6

I have a data frame with a column of date-time strings:

library(tidyverse)
library(lubridate)

testdf = data_frame(
  mytz = c('Australia/Sydney', 'Australia/Adelaide', 'Australia/Perth'),
  mydt = c('2018-01-17T09:15:00', '2018-01-17T09:16:00', '2018-01-17T09:18:00'))

testdf

#  A tibble: 3 x 2
#   mytz               mydt
#   <chr>              <chr>
# 1 Australia/Sydney   2018-01-17T09:15:00
# 2 Australia/Adelaide 2018-01-17T09:16:00
# 3 Australia/Perth    2018-01-17T09:18:00

I want to convert these date-time strings to POSIX date-time objects with their respective timezones:

testdf %>% mutate(mydt_new = ymd_hms(mydt, tz = mytz))

Error in mutate_impl(.data, dots) : Evaluation error: tz argument must be a single character string. In addition: Warning message: In if (tz != "UTC") { : the condition has length > 1 and only the first element will be used

I get the same result if I use ymd_hms without a timezone and pipe it into force_tz. Is it fair to conclude that lubridate doesn't support any sort of vectorisation when it comes to timezone operations?

jimjamslam
  • 1,988
  • 1
  • 18
  • 32

2 Answers2

5

Another option is map2. It may be better to store different tz output in a list as this may get coerced to a single tz

library(tidyverse)
out <- testdf %>%
         mutate(mydt_new = map2(mydt, mytz, ~ymd_hms(.x, tz = .y)))

If required, it can be unnested

out %>%
   unnest

The values in the list are

out %>%
   pull(mydt_new)
#[[1]]
#[1] "2018-01-17 09:15:00 AEDT"

#[[2]]
#[1] "2018-01-17 09:16:00 ACDT"

#[[3]]
#[1] "2018-01-17 09:18:00 AWST"
akrun
  • 874,273
  • 37
  • 540
  • 662
  • Ahh—so keep my datetimes as a list column instead?

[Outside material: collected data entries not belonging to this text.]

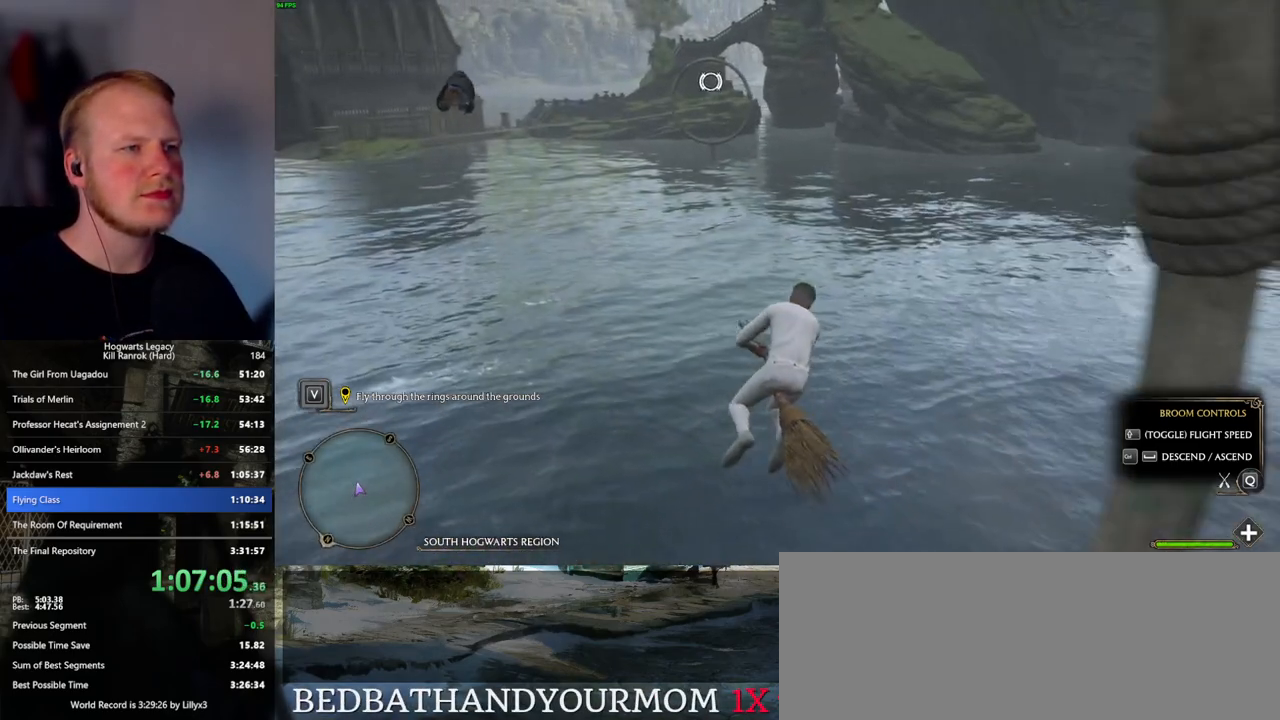
{"keys": ["w"], "mouse": [], "events": []}
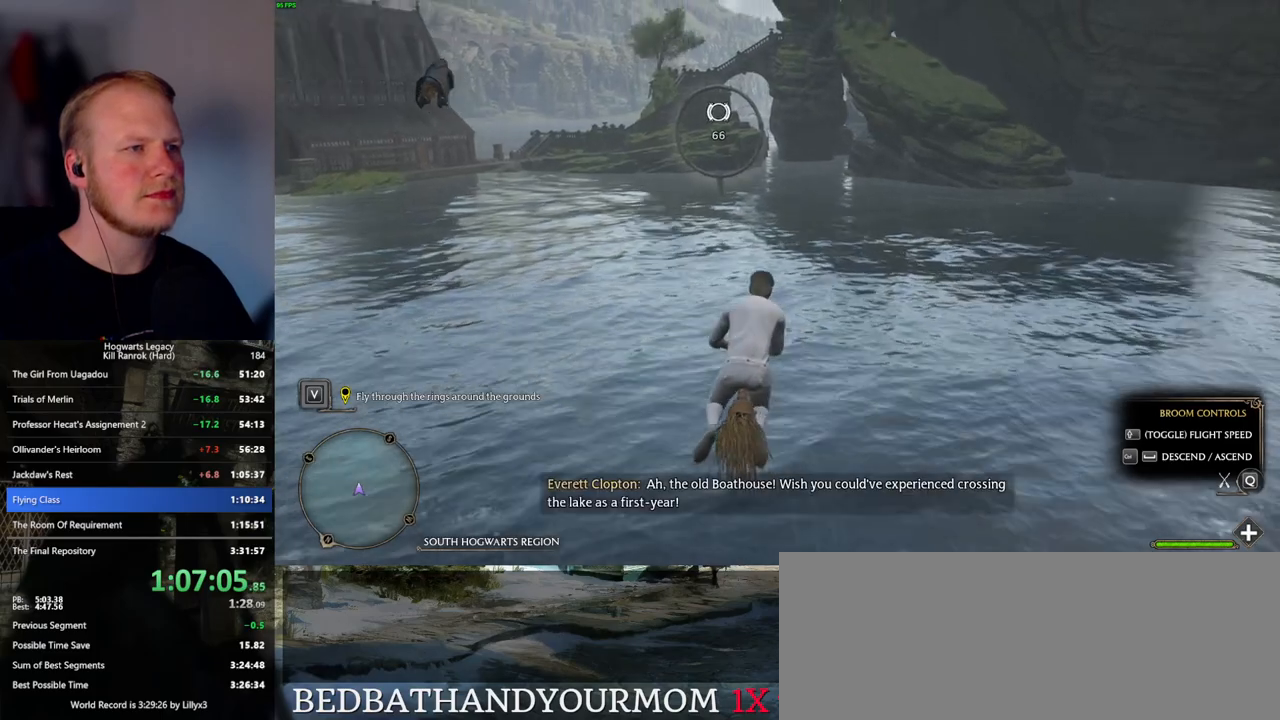
{"keys": ["w"], "mouse": [], "events": [[183, "a", "down"], [267, "a", "up"]]}
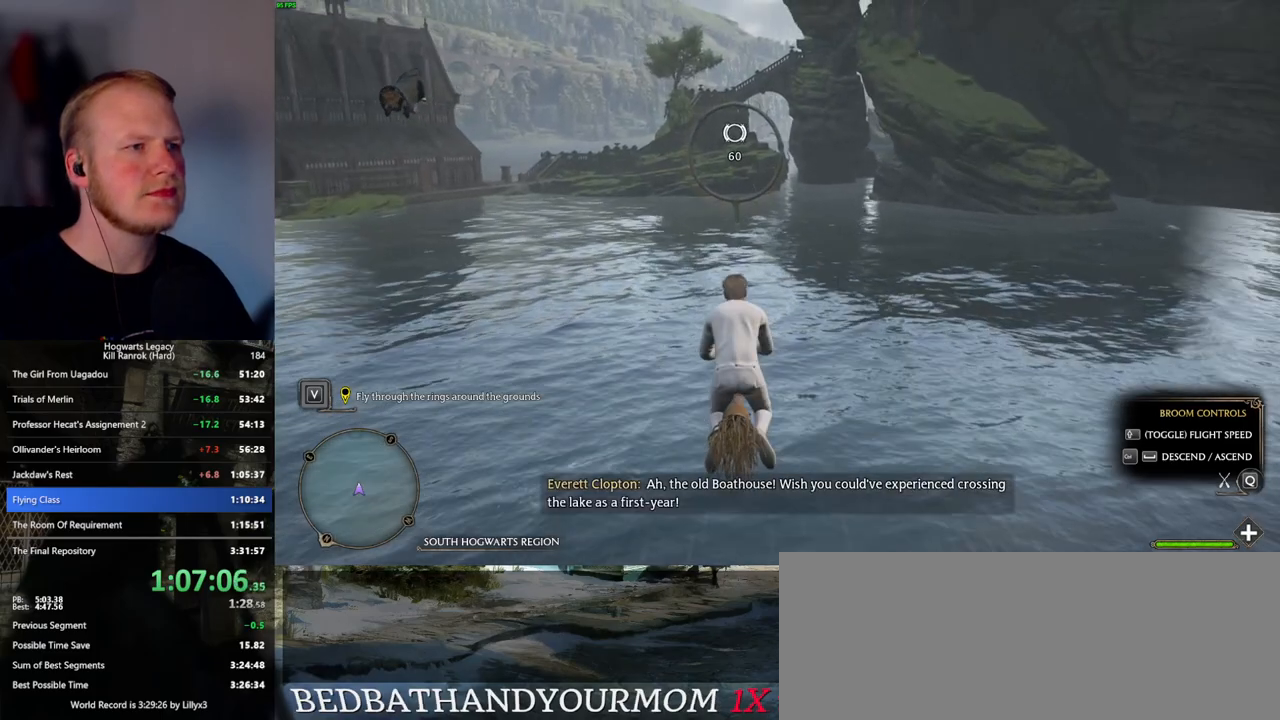
{"keys": ["w"], "mouse": [], "events": []}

I hadn't thought about that! – jimjamslam Jan 17 '18 at 03:23
  • 1
    @rensa It is better because the column allows only a single timezone and coercing to a single one may be different. – akrun Jan 17 '18 at 03:24
  • In my particular use case right now, coercing to a single timezone isn't problematic, but I agree that this is more generally preferable :) – jimjamslam Jan 17 '18 at 03:25
  • 1
    @rensa What is interesting is that if I use the `unnest` i get a different value compared to the jazzuro's one. So, it would be coercing to different `tz` – akrun Jan 17 '18 at 03:26
  • Although `rowwise` and `ungroup` are a good solution, I think this is probably the preferable in order to keep the time zone info as it is. – jimjamslam Jan 17 '18 at 03:27
  • @rensa I think jazzurro's is also correct as you don't really mind with a single timezone. His answer coerces to ` "Australia/Perth"` which is the last entry while mine coerces to `UTC` after `unnest` i.e. `out %>% unnest %>% pull(mydt_new) %>% tz(.)` – akrun Jan 17 '18 at 03:28
  • 1
    If I were able I'd accept both your answers But I think that, as a general case, it's a good idea to prioritise the predictability of the output. – jimjamslam Jan 17 '18 at 03:29
  • @akrun I lately answered [this question](https://stackoverflow.com/questions/59833660/convert-to-local-time-zone-from-latitude-and-longitude-r/59842152#59842152), which reminded me of this question. I have been wondering it is safe and/or better to keep time zones away from time. In the linked post, I created time zone as a new column and converted time to each time zone. Even after `unnest` I see correct time. I want to know how you usually handle time. Any advice? – jazzurro Jan 22 '20 at 09:49
  • @jazzurro Good to hear from you. I guess you are standardizing the time zone based on 'GMT', right? If that is the case, I would do the same thing to get the time zone individually – akrun Jan 22 '20 at 21:23
  • 1
    @akrun Thanks for your reply. I am glad to hear that you would do the same. I'll stick to the approach. By the way, you are still rocking here. That's cool. I still have lots to learn from you. – jazzurro Jan 23 '20 at 02:33
  • 2
    @akrun I think you are the main contributor for my reputation. Much appreciated. :) – jazzurro Jan 24 '20 at 06:34
3

tz argument must be a single character string. indicates that there are more than one time zones thrown into ymd_hms(). In order to make sure that there is only one time zone being thrown into the function, I used rowwise(). Note that I am not in Australian time zone. So I am not sure if the outcome I have is identical to yours.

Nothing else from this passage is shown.